> **Aim of the exercise**
Substitute "background" for every occurrence of "backdrop" in the items below, and reproduce each item otherwise unchanged.

Data records
========================

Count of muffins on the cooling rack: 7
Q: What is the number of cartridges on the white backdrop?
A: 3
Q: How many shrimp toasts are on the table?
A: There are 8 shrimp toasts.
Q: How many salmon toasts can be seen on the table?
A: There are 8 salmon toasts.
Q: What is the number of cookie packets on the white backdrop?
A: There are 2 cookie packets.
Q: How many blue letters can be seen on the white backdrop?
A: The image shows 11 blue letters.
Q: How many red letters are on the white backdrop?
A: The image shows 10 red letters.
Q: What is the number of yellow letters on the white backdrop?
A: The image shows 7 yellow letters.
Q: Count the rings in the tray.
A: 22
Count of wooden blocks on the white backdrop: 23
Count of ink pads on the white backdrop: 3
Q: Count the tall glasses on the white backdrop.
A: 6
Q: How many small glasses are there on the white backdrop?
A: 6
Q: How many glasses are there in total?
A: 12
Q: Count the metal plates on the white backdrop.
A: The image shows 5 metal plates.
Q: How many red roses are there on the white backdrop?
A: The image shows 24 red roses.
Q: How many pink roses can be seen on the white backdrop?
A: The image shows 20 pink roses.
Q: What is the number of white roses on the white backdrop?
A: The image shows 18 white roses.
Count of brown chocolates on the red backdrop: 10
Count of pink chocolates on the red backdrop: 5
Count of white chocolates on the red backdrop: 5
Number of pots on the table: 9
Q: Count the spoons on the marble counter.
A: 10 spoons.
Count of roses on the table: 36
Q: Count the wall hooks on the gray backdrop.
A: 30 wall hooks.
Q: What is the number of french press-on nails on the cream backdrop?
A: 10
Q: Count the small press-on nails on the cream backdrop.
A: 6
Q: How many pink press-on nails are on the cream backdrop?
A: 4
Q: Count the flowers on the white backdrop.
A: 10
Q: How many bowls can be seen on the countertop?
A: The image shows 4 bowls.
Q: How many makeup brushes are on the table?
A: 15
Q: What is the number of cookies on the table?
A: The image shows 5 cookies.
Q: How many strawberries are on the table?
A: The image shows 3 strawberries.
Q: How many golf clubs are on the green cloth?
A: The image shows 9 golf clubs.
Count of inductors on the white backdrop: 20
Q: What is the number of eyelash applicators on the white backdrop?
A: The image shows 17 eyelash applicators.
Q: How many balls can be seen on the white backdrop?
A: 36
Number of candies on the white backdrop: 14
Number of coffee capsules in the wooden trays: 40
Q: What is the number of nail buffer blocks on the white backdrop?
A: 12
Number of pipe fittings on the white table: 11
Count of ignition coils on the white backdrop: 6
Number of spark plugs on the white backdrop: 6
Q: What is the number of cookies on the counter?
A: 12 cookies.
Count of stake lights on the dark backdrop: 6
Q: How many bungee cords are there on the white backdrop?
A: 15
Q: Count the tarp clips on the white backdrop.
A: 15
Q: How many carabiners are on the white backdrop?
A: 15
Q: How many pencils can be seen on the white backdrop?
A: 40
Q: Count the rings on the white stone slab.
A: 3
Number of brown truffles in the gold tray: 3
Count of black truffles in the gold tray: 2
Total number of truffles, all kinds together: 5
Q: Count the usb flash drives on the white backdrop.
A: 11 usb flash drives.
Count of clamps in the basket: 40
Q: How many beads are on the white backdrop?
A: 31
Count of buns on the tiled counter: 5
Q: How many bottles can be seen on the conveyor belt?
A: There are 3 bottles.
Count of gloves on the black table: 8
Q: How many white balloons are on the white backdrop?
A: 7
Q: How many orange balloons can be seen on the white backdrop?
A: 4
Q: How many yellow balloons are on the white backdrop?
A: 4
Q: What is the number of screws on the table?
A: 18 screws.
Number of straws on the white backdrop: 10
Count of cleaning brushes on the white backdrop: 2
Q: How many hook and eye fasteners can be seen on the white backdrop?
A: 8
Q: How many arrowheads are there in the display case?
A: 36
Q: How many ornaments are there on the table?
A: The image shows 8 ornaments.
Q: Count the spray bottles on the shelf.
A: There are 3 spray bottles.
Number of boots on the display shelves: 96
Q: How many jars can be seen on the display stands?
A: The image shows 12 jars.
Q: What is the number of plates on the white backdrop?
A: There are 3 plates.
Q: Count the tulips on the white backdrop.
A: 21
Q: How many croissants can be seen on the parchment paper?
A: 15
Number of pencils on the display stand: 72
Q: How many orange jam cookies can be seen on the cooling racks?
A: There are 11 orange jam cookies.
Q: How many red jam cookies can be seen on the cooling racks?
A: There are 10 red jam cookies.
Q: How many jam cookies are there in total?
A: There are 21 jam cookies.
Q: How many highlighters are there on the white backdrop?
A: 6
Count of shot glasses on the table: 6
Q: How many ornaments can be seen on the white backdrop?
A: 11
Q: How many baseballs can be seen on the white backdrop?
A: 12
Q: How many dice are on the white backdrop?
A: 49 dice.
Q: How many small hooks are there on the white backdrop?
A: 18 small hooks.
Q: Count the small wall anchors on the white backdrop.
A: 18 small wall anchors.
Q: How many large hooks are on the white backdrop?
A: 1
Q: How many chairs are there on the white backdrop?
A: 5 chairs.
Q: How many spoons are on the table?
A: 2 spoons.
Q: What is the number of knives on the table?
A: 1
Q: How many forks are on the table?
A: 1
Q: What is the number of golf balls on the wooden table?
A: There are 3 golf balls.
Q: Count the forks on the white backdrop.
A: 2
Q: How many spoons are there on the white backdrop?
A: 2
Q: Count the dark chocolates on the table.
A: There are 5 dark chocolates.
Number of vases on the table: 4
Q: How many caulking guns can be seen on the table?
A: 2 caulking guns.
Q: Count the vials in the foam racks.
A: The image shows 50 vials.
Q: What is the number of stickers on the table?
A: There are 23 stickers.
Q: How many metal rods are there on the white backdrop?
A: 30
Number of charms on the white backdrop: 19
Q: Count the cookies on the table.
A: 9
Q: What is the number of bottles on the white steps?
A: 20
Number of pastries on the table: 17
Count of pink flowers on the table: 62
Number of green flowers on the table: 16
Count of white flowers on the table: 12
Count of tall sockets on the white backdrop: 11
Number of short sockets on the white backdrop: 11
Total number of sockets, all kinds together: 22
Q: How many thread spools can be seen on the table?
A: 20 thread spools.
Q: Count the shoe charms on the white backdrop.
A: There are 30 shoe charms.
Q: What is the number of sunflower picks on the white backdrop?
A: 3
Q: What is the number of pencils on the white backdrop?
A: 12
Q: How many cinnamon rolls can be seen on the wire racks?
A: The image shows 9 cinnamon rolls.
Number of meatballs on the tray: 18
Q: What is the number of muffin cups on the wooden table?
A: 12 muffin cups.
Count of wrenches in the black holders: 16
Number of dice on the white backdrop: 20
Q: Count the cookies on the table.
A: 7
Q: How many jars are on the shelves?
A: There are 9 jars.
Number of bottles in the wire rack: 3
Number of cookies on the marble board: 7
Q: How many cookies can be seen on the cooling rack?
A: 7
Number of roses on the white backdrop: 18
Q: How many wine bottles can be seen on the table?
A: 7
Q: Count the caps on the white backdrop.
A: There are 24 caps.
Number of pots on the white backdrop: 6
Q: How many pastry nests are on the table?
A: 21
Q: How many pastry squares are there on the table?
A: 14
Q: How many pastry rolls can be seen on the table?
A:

========================

> **Answer to the problem**
Count of muffins on the cooling rack: 7
Q: What is the number of cartridges on the white background?
A: 3
Q: How many shrimp toasts are on the table?
A: There are 8 shrimp toasts.
Q: How many salmon toasts can be seen on the table?
A: There are 8 salmon toasts.
Q: What is the number of cookie packets on the white background?
A: There are 2 cookie packets.
Q: How many blue letters can be seen on the white background?
A: The image shows 11 blue letters.
Q: How many red letters are on the white background?
A: The image shows 10 red letters.
Q: What is the number of yellow letters on the white background?
A: The image shows 7 yellow letters.
Q: Count the rings in the tray.
A: 22
Count of wooden blocks on the white background: 23
Count of ink pads on the white background: 3
Q: Count the tall glasses on the white background.
A: 6
Q: How many small glasses are there on the white background?
A: 6
Q: How many glasses are there in total?
A: 12
Q: Count the metal plates on the white background.
A: The image shows 5 metal plates.
Q: How many red roses are there on the white background?
A: The image shows 24 red roses.
Q: How many pink roses can be seen on the white background?
A: The image shows 20 pink roses.
Q: What is the number of white roses on the white background?
A: The image shows 18 white roses.
Count of brown chocolates on the red background: 10
Count of pink chocolates on the red background: 5
Count of white chocolates on the red background: 5
Number of pots on the table: 9
Q: Count the spoons on the marble counter.
A: 10 spoons.
Count of roses on the table: 36
Q: Count the wall hooks on the gray background.
A: 30 wall hooks.
Q: What is the number of french press-on nails on the cream background?
A: 10
Q: Count the small press-on nails on the cream background.
A: 6
Q: How many pink press-on nails are on the cream background?
A: 4
Q: Count the flowers on the white background.
A: 10
Q: How many bowls can be seen on the countertop?
A: The image shows 4 bowls.
Q: How many makeup brushes are on the table?
A: 15
Q: What is the number of cookies on the table?
A: The image shows 5 cookies.
Q: How many strawberries are on the table?
A: The image shows 3 strawberries.
Q: How many golf clubs are on the green cloth?
A: The image shows 9 golf clubs.
Count of inductors on the white background: 20
Q: What is the number of eyelash applicators on the white background?
A: The image shows 17 eyelash applicators.
Q: How many balls can be seen on the white background?
A: 36
Number of candies on the white background: 14
Number of coffee capsules in the wooden trays: 40
Q: What is the number of nail buffer blocks on the white background?
A: 12
Number of pipe fittings on the white table: 11
Count of ignition coils on the white background: 6
Number of spark plugs on the white background: 6
Q: What is the number of cookies on the counter?
A: 12 cookies.
Count of stake lights on the dark background: 6
Q: How many bungee cords are there on the white background?
A: 15
Q: Count the tarp clips on the white background.
A: 15
Q: How many carabiners are on the white background?
A: 15
Q: How many pencils can be seen on the white background?
A: 40
Q: Count the rings on the white stone slab.
A: 3
Number of brown truffles in the gold tray: 3
Count of black truffles in the gold tray: 2
Total number of truffles, all kinds together: 5
Q: Count the usb flash drives on the white background.
A: 11 usb flash drives.
Count of clamps in the basket: 40
Q: How many beads are on the white background?
A: 31
Count of buns on the tiled counter: 5
Q: How many bottles can be seen on the conveyor belt?
A: There are 3 bottles.
Count of gloves on the black table: 8
Q: How many white balloons are on the white background?
A: 7
Q: How many orange balloons can be seen on the white background?
A: 4
Q: How many yellow balloons are on the white background?
A: 4
Q: What is the number of screws on the table?
A: 18 screws.
Number of straws on the white background: 10
Count of cleaning brushes on the white background: 2
Q: How many hook and eye fasteners can be seen on the white background?
A: 8
Q: How many arrowheads are there in the display case?
A: 36
Q: How many ornaments are there on the table?
A: The image shows 8 ornaments.
Q: Count the spray bottles on the shelf.
A: There are 3 spray bottles.
Number of boots on the display shelves: 96
Q: How many jars can be seen on the display stands?
A: The image shows 12 jars.
Q: What is the number of plates on the white background?
A: There are 3 plates.
Q: Count the tulips on the white background.
A: 21
Q: How many croissants can be seen on the parchment paper?
A: 15
Number of pencils on the display stand: 72
Q: How many orange jam cookies can be seen on the cooling racks?
A: There are 11 orange jam cookies.
Q: How many red jam cookies can be seen on the cooling racks?
A: There are 10 red jam cookies.
Q: How many jam cookies are there in total?
A: There are 21 jam cookies.
Q: How many highlighters are there on the white background?
A: 6
Count of shot glasses on the table: 6
Q: How many ornaments can be seen on the white background?
A: 11
Q: How many baseballs can be seen on the white background?
A: 12
Q: How many dice are on the white background?
A: 49 dice.
Q: How many small hooks are there on the white background?
A: 18 small hooks.
Q: Count the small wall anchors on the white background.
A: 18 small wall anchors.
Q: How many large hooks are on the white background?
A: 1
Q: How many chairs are there on the white background?
A: 5 chairs.
Q: How many spoons are on the table?
A: 2 spoons.
Q: What is the number of knives on the table?
A: 1
Q: How many forks are on the table?
A: 1
Q: What is the number of golf balls on the wooden table?
A: There are 3 golf balls.
Q: Count the forks on the white background.
A: 2
Q: How many spoons are there on the white background?
A: 2
Q: Count the dark chocolates on the table.
A: There are 5 dark chocolates.
Number of vases on the table: 4
Q: How many caulking guns can be seen on the table?
A: 2 caulking guns.
Q: Count the vials in the foam racks.
A: The image shows 50 vials.
Q: What is the number of stickers on the table?
A: There are 23 stickers.
Q: How many metal rods are there on the white background?
A: 30
Number of charms on the white background: 19
Q: Count the cookies on the table.
A: 9
Q: What is the number of bottles on the white steps?
A: 20
Number of pastries on the table: 17
Count of pink flowers on the table: 62
Number of green flowers on the table: 16
Count of white flowers on the table: 12
Count of tall sockets on the white background: 11
Number of short sockets on the white background: 11
Total number of sockets, all kinds together: 22
Q: How many thread spools can be seen on the table?
A: 20 thread spools.
Q: Count the shoe charms on the white background.
A: There are 30 shoe charms.
Q: What is the number of sunflower picks on the white background?
A: 3
Q: What is the number of pencils on the white background?
A: 12
Q: How many cinnamon rolls can be seen on the wire racks?
A: The image shows 9 cinnamon rolls.
Number of meatballs on the tray: 18
Q: What is the number of muffin cups on the wooden table?
A: 12 muffin cups.
Count of wrenches in the black holders: 16
Number of dice on the white background: 20
Q: Count the cookies on the table.
A: 7
Q: How many jars are on the shelves?
A: There are 9 jars.
Number of bottles in the wire rack: 3
Number of cookies on the marble board: 7
Q: How many cookies can be seen on the cooling rack?
A: 7
Number of roses on the white background: 18
Q: How many wine bottles can be seen on the table?
A: 7
Q: Count the caps on the white background.
A: There are 24 caps.
Number of pots on the white background: 6
Q: How many pastry nests are on the table?
A: 21
Q: How many pastry squares are there on the table?
A: 14
Q: How many pastry rolls can be seen on the table?
A:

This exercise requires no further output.